About Patterns of Sensation – the bodies of dolls
This series of works on paper by artist Salma Ahmad Caller, explores the notion of the female body as an idea that is constructed, made like a folk doll’s body, from materials both real and imagined. The folk doll or fashion model is patterned and marked by how a society thinks about femininity.
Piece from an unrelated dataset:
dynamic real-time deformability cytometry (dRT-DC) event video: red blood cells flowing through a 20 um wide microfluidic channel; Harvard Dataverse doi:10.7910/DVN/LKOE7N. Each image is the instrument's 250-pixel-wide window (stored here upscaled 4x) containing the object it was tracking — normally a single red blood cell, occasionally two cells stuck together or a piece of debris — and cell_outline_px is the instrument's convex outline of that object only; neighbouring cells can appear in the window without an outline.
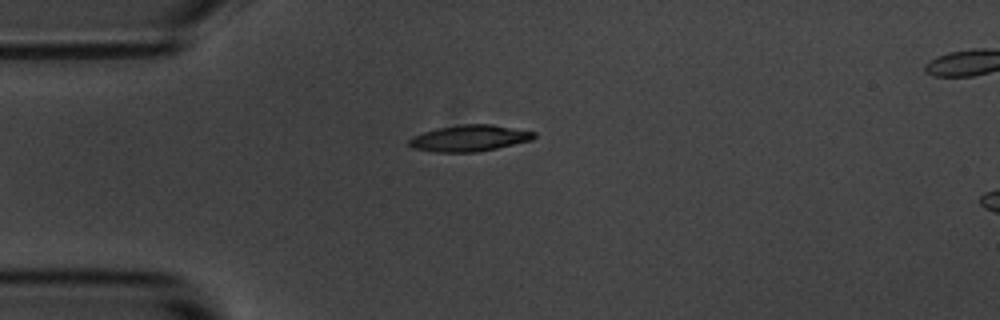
{"species": "common noctule bat (a hibernating species)", "species_latin": "Nyctalus noctula", "temperature_condition": "room temperature", "stored_images_in_passage": 11, "camera_frame_rate_fps": 3000, "um_per_image_px": 0.085, "animal": {"sex": "male", "body_mass_g": 20.1, "forearm_length_mm": 53.5}, "frame": {"image": 1, "passage_image": 4, "time_ms": 4.333, "image_size_px": [1000, 320], "cell_outline_px": [[536, 136], [532, 140], [496, 148], [476, 152], [436, 152], [412, 148], [408, 144], [408, 140], [412, 136], [436, 128], [460, 124], [492, 124], [536, 132]], "centroid_in_image_um": [39.88, 11.74], "position_along_channel_um": 45.1, "area_um2": 19.19}}
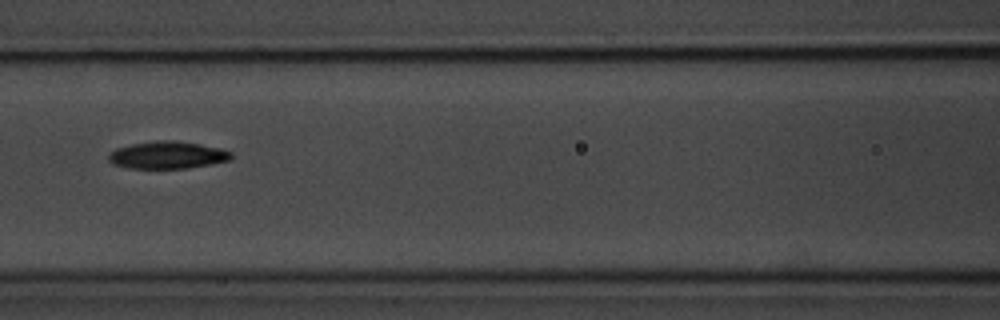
{"frame": {"image": 2, "passage_image": 7, "time_ms": 7.667, "image_size_px": [1000, 320], "cell_outline_px": [[232, 160], [212, 164], [188, 168], [128, 168], [112, 164], [108, 160], [108, 156], [116, 148], [132, 144], [156, 140], [176, 140], [200, 144], [220, 148], [232, 152]], "centroid_in_image_um": [14.26, 13.18], "position_along_channel_um": 152.3, "area_um2": 19.65}}
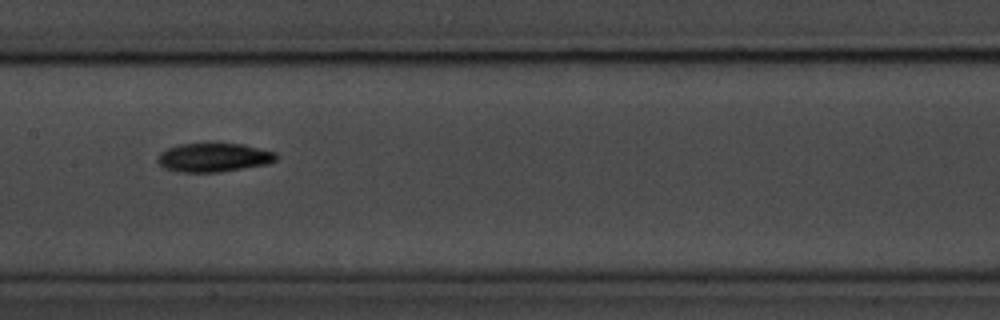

Each material used to make ‘her’ carries it’s own set of cultural notions, sensations and associations. ‘She’ is often ornamented with patterned textiles, jewels, silk, velvet, embroidery, pearls, shells, tassels, bells, or associated with flowers, fruits and fertility, or with lace, nets, knots and webs, creating textures that carve ‘her’ body into zones of social and sexual importance.
Forces of cultural and social expectations mark and carve our bodies but also the things we touch and feel are etched onto us, mapping zones and patterns of our experiences, our traumas and losses, our sensuality and feeling.
Bringing the biological and the ornamental together to subvert the usual imagery of the female body, Salma uses decorative and ornamental forms, arabesques, whiplash and sinuous lines, and curvilinear shapes in her work, as a language of the biological sensational body, to try and capture the body we feel not the body we think we see.
The shape of the bodies of the ‘dolls’ in this series is based on the paisley tear drop shape or Boteh. An ‘Eastern’ ornamental form that has travelled and transformed across time. It has complex origins in many cultures, mainly from Iran, Azerbaijan and India and now has many connotations, of colonial trade, and a feminised and orientalised idea about ornament. Yet it had a previous changing life of meaning across cultures, symbolising or embodying concepts of eternity, life, of humility, of being bent under the weight of conquest, a fruit, a seed, a pine, a flower, a tear, that were not reserved for the feminine only.
These works on paper have been made using graphite, Indian Ink, collage, watercolour, acrylic and gold pigment.